DIRECTIONS: Which lines in the entries below contain the string "entities"? Pull out every such line and copy it in full.

-- start TASK MATERIAL --

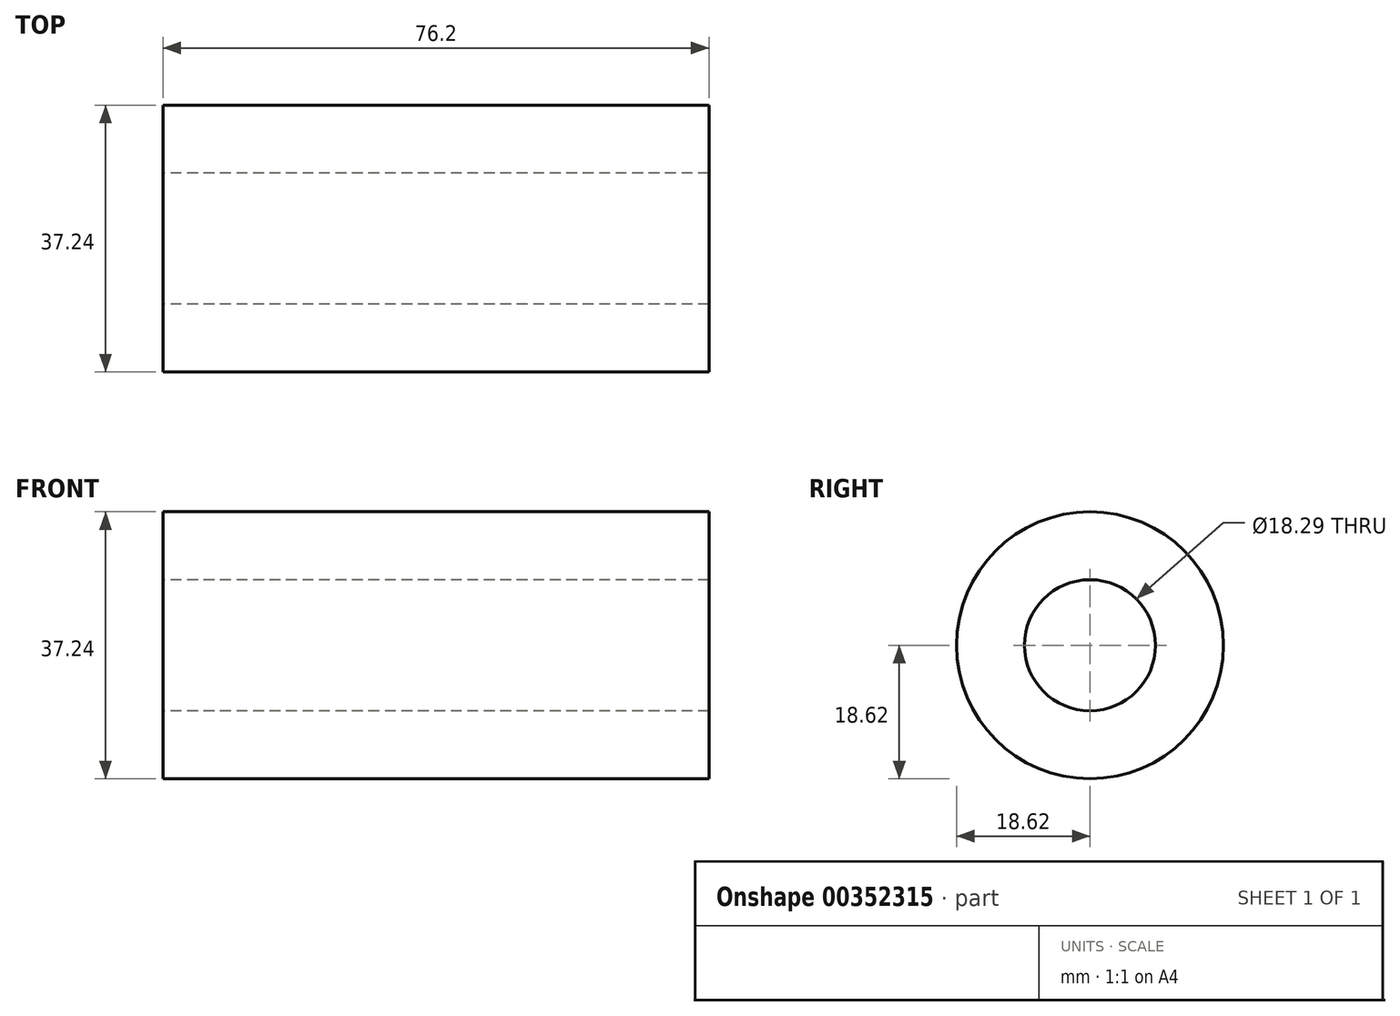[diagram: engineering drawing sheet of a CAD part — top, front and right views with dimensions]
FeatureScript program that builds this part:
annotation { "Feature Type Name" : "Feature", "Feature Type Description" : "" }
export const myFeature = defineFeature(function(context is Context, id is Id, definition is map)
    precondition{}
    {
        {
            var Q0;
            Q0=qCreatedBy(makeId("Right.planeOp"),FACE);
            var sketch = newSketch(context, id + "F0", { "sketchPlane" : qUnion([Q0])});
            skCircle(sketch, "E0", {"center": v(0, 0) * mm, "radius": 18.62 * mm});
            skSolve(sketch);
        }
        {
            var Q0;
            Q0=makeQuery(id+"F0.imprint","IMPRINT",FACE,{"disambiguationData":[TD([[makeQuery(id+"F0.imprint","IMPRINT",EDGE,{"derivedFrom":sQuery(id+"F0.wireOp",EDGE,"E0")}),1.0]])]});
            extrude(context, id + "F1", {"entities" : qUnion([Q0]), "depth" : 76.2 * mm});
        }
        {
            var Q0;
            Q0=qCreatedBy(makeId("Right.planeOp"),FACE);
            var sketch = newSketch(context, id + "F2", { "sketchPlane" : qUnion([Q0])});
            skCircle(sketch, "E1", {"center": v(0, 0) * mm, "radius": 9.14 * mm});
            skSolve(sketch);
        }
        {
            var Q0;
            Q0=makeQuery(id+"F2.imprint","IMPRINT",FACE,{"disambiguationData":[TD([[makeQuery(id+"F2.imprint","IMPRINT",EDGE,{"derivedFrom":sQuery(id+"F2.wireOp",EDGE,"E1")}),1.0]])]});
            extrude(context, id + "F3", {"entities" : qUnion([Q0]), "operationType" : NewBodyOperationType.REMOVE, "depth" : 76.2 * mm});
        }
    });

-- end TASK MATERIAL --
-- start TASK MATERIAL --

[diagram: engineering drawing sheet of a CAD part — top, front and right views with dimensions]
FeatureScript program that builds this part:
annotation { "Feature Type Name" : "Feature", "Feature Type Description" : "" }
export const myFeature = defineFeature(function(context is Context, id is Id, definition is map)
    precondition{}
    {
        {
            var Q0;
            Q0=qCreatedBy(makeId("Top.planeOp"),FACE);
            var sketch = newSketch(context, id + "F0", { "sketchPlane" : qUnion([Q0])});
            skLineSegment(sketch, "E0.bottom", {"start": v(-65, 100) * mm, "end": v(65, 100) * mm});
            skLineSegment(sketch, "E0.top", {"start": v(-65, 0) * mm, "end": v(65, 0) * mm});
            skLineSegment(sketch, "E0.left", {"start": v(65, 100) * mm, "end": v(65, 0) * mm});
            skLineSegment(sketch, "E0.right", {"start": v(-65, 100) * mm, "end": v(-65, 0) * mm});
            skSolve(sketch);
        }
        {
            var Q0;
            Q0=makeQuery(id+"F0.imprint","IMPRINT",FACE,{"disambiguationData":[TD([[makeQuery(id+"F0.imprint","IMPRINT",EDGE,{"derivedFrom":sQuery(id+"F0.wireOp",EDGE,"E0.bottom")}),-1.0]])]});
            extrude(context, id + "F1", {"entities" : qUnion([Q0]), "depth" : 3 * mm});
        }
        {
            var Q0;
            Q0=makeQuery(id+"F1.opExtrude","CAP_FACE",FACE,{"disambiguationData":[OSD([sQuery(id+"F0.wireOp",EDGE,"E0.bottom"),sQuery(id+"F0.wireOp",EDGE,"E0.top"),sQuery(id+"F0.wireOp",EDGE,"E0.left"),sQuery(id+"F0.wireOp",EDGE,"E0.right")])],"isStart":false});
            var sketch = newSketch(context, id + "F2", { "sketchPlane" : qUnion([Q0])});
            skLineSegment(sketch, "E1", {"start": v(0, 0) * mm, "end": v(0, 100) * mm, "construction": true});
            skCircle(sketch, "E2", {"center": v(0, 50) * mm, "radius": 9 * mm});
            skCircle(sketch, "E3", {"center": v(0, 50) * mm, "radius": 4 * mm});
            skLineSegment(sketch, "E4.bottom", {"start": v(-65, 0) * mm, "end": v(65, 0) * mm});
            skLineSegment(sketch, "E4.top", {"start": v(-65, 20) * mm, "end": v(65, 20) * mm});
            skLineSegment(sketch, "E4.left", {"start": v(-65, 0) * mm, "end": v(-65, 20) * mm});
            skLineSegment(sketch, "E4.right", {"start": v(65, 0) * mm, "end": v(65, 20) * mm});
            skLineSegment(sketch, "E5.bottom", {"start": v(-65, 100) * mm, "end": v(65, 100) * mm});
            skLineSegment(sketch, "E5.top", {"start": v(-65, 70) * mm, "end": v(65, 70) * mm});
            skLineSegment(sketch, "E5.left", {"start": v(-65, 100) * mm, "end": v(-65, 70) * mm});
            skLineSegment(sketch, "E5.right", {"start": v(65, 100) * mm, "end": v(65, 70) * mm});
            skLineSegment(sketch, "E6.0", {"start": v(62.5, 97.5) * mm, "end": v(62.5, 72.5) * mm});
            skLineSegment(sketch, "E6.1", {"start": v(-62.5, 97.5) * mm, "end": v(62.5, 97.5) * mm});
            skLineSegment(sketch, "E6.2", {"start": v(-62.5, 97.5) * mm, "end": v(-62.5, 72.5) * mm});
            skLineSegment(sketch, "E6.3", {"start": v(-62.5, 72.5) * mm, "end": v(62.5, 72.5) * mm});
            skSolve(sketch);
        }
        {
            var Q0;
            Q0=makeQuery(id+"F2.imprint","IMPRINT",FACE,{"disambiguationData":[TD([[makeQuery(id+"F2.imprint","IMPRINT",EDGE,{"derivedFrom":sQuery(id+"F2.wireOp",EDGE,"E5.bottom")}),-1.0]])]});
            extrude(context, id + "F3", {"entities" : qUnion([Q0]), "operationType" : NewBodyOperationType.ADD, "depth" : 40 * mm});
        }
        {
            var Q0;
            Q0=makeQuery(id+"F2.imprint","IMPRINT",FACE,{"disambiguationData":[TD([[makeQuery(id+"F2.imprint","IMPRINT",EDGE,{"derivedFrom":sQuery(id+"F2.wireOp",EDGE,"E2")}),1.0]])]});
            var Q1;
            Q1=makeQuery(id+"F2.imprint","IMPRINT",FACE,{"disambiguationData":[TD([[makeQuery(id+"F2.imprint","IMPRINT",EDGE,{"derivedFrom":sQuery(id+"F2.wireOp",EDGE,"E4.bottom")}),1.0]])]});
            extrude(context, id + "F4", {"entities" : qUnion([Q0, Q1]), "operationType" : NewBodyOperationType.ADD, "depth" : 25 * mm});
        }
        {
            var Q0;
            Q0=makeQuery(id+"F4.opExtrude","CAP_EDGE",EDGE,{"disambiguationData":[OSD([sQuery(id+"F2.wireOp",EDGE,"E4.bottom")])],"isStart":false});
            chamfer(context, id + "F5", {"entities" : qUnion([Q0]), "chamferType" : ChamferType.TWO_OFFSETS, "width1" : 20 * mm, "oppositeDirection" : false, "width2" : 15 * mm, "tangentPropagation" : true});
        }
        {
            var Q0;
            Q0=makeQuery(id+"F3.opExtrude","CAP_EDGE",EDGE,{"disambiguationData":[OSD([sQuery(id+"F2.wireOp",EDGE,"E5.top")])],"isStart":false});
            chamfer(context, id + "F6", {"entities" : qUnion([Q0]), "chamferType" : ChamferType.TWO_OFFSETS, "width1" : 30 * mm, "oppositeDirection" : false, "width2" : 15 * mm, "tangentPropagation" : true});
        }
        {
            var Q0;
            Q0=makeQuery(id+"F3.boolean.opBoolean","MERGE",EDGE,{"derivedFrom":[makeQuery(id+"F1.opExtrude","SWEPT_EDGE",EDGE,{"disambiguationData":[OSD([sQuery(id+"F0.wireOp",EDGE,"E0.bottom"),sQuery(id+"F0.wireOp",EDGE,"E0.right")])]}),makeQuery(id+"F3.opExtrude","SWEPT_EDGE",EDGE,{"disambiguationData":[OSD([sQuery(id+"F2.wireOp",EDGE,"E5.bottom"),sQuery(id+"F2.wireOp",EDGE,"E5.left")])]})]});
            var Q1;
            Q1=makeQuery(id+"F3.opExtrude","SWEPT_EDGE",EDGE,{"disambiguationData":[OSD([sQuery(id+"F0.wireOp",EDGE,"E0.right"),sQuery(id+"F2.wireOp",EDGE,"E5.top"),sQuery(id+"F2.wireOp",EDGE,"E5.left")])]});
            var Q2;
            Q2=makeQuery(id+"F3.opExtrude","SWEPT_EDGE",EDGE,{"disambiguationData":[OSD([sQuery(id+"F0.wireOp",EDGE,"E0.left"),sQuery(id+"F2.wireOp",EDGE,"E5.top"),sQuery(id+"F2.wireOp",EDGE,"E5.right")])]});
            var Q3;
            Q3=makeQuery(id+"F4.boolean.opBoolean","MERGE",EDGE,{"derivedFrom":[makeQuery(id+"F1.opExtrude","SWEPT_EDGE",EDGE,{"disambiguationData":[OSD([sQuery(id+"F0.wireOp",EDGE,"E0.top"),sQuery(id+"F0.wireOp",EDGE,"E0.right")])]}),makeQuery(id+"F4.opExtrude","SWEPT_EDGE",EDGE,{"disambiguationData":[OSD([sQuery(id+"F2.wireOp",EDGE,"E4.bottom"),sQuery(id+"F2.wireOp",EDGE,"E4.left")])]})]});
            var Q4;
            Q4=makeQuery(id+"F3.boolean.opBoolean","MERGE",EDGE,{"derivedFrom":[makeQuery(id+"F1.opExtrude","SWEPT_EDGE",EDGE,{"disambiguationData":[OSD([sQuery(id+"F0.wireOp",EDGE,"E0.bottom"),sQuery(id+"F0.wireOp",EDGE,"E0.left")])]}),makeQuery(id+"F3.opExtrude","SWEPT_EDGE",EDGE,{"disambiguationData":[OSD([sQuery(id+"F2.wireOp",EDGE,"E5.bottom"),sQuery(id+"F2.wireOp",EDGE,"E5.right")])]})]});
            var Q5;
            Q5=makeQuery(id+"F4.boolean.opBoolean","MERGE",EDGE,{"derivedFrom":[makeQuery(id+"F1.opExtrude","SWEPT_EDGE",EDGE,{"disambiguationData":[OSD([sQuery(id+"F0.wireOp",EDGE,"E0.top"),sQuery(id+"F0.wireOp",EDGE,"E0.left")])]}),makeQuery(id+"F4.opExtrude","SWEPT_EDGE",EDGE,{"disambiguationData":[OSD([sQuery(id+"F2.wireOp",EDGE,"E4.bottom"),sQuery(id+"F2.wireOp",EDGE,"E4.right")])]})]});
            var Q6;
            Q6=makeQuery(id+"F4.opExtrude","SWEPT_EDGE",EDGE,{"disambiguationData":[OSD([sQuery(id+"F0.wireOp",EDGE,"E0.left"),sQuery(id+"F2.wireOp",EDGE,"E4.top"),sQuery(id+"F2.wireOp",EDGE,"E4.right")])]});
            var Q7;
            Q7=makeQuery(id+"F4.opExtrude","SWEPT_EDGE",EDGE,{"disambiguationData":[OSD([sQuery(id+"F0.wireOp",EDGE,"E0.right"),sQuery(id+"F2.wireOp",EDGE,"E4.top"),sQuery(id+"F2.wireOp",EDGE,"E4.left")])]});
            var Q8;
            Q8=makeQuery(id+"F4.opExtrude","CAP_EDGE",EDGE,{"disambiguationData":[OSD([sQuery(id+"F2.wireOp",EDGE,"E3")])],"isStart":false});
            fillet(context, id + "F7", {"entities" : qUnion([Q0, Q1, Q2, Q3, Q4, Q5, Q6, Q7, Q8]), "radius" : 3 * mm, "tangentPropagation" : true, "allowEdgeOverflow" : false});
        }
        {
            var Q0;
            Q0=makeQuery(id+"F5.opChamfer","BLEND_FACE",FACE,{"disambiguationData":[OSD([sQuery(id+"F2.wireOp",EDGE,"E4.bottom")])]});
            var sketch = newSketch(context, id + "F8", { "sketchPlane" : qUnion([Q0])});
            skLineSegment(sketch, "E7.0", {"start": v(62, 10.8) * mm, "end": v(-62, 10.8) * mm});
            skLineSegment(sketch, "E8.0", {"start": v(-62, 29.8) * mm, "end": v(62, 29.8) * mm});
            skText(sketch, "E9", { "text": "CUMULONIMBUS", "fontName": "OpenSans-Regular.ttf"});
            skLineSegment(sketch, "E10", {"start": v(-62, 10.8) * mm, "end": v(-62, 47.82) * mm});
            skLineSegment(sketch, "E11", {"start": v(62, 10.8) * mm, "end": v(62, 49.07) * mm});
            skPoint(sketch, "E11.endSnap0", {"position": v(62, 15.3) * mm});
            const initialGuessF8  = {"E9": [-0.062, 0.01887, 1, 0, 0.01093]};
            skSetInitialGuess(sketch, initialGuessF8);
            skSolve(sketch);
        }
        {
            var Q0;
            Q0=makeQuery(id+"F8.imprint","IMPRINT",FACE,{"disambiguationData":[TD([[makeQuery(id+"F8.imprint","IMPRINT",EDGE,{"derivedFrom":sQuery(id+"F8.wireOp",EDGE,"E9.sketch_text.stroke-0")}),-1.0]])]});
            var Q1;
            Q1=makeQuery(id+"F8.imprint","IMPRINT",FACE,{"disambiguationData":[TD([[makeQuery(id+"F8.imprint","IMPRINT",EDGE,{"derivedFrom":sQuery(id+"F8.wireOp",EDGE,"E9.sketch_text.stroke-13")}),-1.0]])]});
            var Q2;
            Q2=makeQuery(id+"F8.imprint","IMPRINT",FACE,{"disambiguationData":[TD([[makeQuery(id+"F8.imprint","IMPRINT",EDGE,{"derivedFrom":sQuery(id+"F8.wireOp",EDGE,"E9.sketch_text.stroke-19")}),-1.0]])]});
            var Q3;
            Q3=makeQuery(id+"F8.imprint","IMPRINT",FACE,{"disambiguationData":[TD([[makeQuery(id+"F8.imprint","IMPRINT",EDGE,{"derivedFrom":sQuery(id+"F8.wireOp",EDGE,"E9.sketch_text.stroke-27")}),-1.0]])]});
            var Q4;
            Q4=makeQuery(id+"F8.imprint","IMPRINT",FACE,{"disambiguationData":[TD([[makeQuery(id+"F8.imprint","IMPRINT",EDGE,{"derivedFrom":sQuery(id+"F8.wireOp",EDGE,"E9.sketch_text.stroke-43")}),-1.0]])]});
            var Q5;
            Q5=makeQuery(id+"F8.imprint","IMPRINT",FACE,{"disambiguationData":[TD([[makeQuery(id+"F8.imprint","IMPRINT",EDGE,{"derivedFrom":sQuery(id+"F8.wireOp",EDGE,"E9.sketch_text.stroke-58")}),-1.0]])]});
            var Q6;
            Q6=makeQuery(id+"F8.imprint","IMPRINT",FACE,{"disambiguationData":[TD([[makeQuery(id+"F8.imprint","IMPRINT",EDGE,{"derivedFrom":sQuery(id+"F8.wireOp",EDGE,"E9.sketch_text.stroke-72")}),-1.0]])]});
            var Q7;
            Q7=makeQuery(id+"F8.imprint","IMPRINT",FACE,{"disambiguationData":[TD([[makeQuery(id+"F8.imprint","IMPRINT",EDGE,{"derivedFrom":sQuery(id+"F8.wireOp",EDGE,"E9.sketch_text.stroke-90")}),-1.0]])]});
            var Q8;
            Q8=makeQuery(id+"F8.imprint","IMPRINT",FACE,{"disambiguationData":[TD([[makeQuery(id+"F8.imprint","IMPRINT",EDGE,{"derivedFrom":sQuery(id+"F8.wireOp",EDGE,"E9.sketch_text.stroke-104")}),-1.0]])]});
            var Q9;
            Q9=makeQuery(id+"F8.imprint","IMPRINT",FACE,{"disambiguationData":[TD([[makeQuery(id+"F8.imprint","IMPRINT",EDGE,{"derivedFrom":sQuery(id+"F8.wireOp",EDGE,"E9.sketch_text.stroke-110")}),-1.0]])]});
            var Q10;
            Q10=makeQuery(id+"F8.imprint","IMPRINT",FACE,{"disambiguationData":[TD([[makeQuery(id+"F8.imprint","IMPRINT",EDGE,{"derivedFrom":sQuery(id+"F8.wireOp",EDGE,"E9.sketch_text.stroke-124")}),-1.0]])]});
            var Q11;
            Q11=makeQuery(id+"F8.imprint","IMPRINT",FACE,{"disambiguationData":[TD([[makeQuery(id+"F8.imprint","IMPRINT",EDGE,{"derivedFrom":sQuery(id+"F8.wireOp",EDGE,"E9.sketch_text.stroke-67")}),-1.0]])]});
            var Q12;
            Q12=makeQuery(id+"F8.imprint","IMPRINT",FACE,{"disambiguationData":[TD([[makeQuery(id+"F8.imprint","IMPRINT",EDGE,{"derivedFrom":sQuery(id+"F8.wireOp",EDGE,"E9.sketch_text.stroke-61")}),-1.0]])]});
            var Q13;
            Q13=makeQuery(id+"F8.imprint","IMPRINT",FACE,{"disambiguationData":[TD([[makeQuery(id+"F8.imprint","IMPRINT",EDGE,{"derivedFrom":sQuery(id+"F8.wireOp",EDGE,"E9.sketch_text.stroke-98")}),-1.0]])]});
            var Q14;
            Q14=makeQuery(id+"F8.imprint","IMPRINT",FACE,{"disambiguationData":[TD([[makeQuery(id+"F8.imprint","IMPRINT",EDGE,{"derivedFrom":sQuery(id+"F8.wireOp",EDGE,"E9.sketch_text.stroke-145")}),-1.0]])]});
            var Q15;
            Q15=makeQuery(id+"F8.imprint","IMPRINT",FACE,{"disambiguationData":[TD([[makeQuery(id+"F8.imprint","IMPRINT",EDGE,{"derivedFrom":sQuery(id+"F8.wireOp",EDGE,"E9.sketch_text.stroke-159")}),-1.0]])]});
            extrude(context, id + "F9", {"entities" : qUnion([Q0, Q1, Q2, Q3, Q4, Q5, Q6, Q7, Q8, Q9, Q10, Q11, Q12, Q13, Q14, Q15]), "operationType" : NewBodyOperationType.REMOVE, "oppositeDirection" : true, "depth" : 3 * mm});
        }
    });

-- end TASK MATERIAL --
-- start TASK MATERIAL --

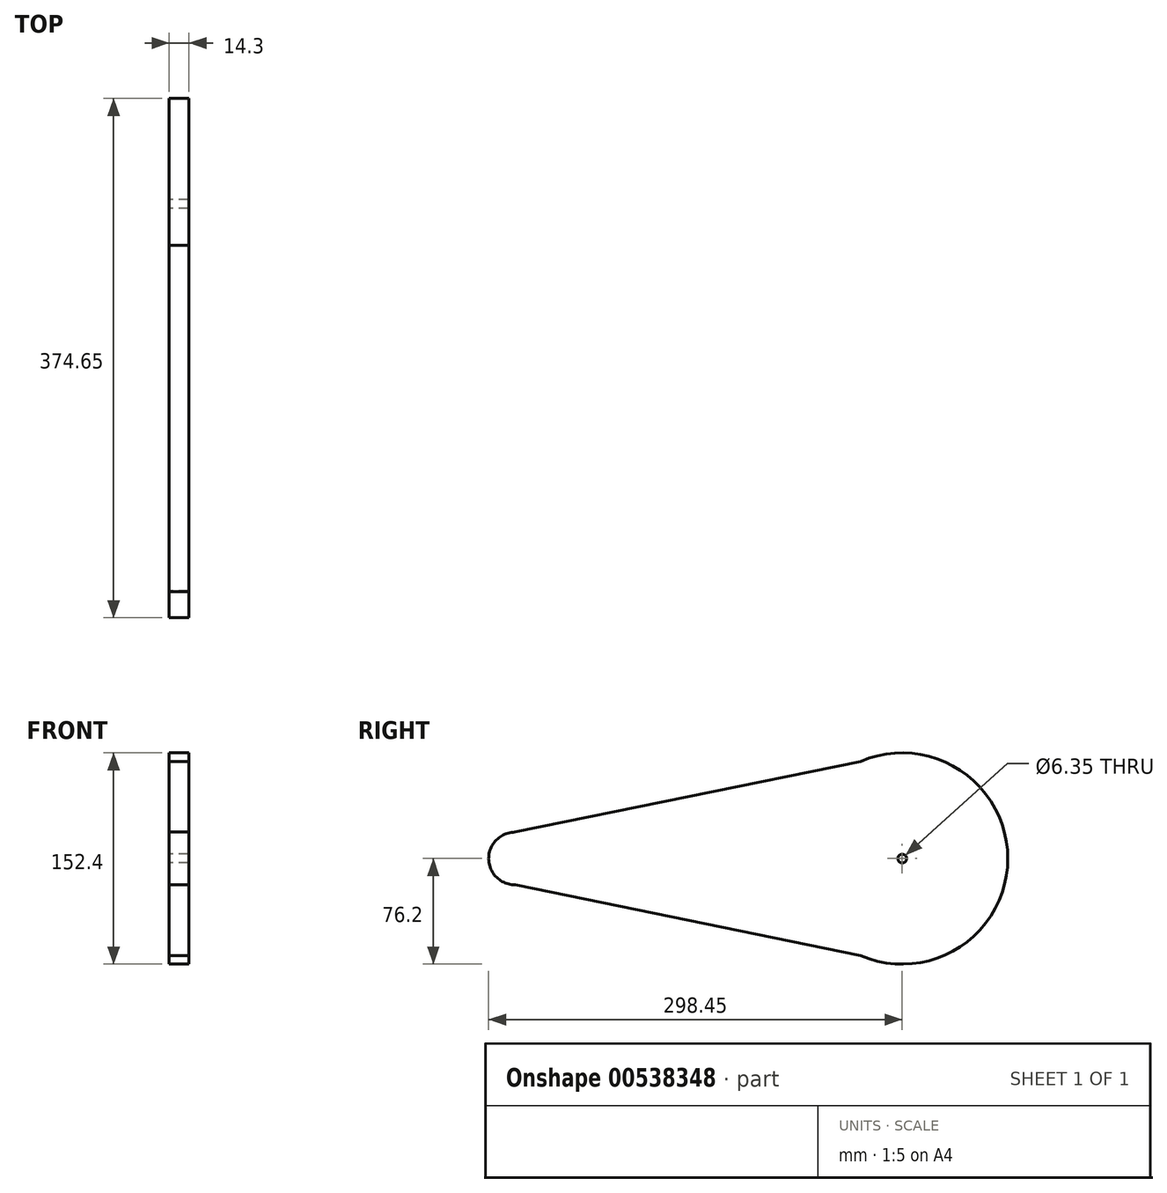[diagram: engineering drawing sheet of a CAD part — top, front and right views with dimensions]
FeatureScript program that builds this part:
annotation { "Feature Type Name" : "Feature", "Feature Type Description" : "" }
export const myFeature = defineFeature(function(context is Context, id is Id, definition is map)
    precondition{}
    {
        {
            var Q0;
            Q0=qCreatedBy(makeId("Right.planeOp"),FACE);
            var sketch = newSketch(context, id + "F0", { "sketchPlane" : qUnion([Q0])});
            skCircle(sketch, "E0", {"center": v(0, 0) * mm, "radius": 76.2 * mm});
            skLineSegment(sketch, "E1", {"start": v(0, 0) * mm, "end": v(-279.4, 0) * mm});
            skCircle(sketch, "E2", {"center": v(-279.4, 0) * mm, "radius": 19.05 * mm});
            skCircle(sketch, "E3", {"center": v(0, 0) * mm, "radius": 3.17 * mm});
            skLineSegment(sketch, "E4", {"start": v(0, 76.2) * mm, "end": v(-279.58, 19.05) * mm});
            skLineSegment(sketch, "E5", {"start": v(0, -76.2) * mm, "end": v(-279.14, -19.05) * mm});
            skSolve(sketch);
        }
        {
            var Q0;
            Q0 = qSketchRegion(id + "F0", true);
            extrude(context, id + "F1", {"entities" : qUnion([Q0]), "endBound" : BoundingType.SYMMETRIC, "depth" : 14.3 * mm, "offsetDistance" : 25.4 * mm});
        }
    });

-- end TASK MATERIAL --

TASK RESPONSE:
            extrude(context, id + "F1", {"entities" : qUnion([Q0]), "depth" : 76.2 * mm});
            extrude(context, id + "F3", {"entities" : qUnion([Q0]), "operationType" : NewBodyOperationType.REMOVE, "depth" : 76.2 * mm});
            extrude(context, id + "F1", {"entities" : qUnion([Q0]), "depth" : 3 * mm});
            extrude(context, id + "F3", {"entities" : qUnion([Q0]), "operationType" : NewBodyOperationType.ADD, "depth" : 40 * mm});
            extrude(context, id + "F4", {"entities" : qUnion([Q0, Q1]), "operationType" : NewBodyOperationType.ADD, "depth" : 25 * mm});
            chamfer(context, id + "F5", {"entities" : qUnion([Q0]), "chamferType" : ChamferType.TWO_OFFSETS, "width1" : 20 * mm, "oppositeDirection" : false, "width2" : 15 * mm, "tangentPropagation" : true});
            chamfer(context, id + "F6", {"entities" : qUnion([Q0]), "chamferType" : ChamferType.TWO_OFFSETS, "width1" : 30 * mm, "oppositeDirection" : false, "width2" : 15 * mm, "tangentPropagation" : true});
            fillet(context, id + "F7", {"entities" : qUnion([Q0, Q1, Q2, Q3, Q4, Q5, Q6, Q7, Q8]), "radius" : 3 * mm, "tangentPropagation" : true, "allowEdgeOverflow" : false});
            extrude(context, id + "F9", {"entities" : qUnion([Q0, Q1, Q2, Q3, Q4, Q5, Q6, Q7, Q8, Q9, Q10, Q11, Q12, Q13, Q14, Q15]), "operationType" : NewBodyOperationType.REMOVE, "oppositeDirection" : true, "depth" : 3 * mm});
            extrude(context, id + "F1", {"entities" : qUnion([Q0]), "endBound" : BoundingType.SYMMETRIC, "depth" : 14.3 * mm, "offsetDistance" : 25.4 * mm});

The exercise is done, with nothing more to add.